▶ **Exercise brief**: Starting at the line below that contains "How Long Does Exterior House" and ending at the line that contains "What is the least densely populated state?", retype each line exactly as it stands, but omit the pictures.

▶ **Data excerpts**:
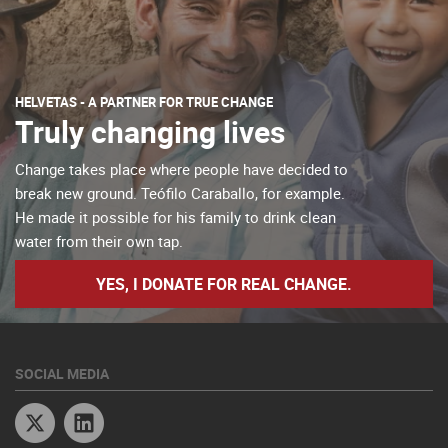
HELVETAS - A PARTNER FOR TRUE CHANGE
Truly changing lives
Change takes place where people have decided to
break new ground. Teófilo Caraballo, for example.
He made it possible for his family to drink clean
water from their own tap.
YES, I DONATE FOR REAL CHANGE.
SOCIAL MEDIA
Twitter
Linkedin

---

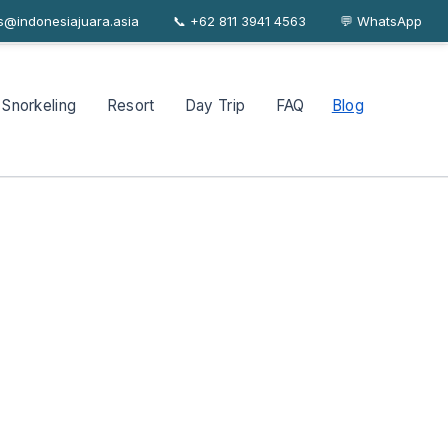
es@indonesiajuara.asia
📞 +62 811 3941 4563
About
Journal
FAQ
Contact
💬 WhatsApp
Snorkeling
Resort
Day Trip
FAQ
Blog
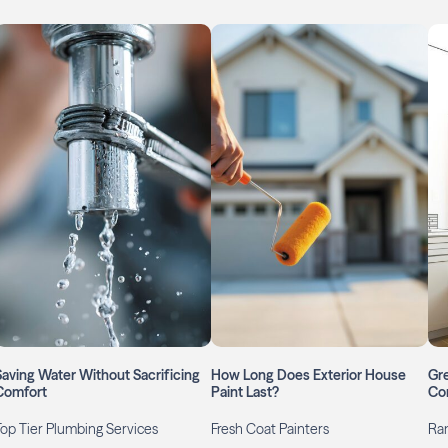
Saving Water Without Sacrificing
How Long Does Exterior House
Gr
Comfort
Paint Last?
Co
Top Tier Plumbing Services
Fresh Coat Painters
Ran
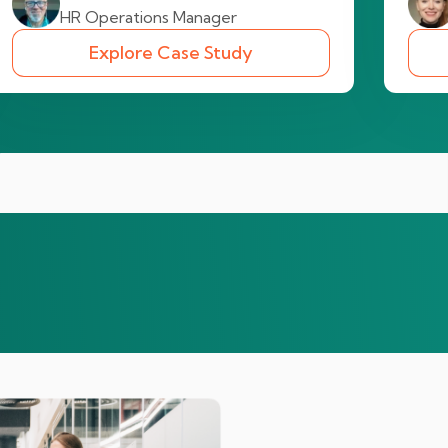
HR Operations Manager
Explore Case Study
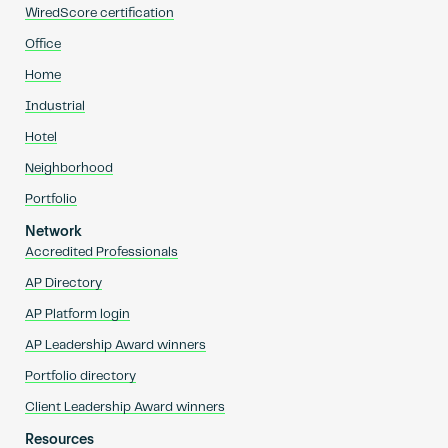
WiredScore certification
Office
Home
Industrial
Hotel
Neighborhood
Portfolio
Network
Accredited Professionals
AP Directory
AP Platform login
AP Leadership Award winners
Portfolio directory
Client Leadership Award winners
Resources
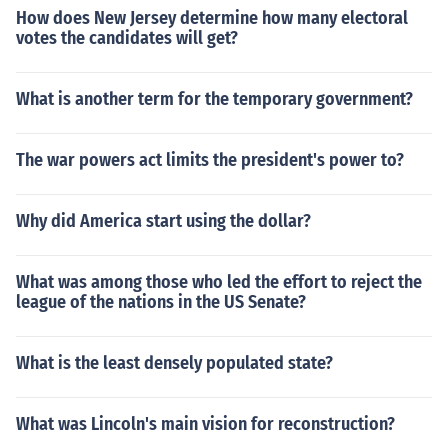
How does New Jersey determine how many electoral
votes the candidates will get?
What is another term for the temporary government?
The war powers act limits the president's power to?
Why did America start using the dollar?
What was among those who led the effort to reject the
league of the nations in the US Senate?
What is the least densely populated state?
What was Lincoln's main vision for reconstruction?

▶ **Task output**:
How Long Does Exterior House
Gr
Comfort
Paint Last?
Co
Top Tier Plumbing Services
Fresh Coat Painters
Ran
HR Operations Manager
Explore Case Study
WiredScore certification
Office
Home
Industrial
Hotel
Neighborhood
Portfolio
Network
Accredited Professionals
AP Directory
AP Platform login
AP Leadership Award winners
Portfolio directory
Client Leadership Award winners
Resources
How does New Jersey determine how many electoral
votes the candidates will get?
What is another term for the temporary government?
The war powers act limits the president's power to?
Why did America start using the dollar?
What was among those who led the effort to reject the
league of the nations in the US Senate?
What is the least densely populated state?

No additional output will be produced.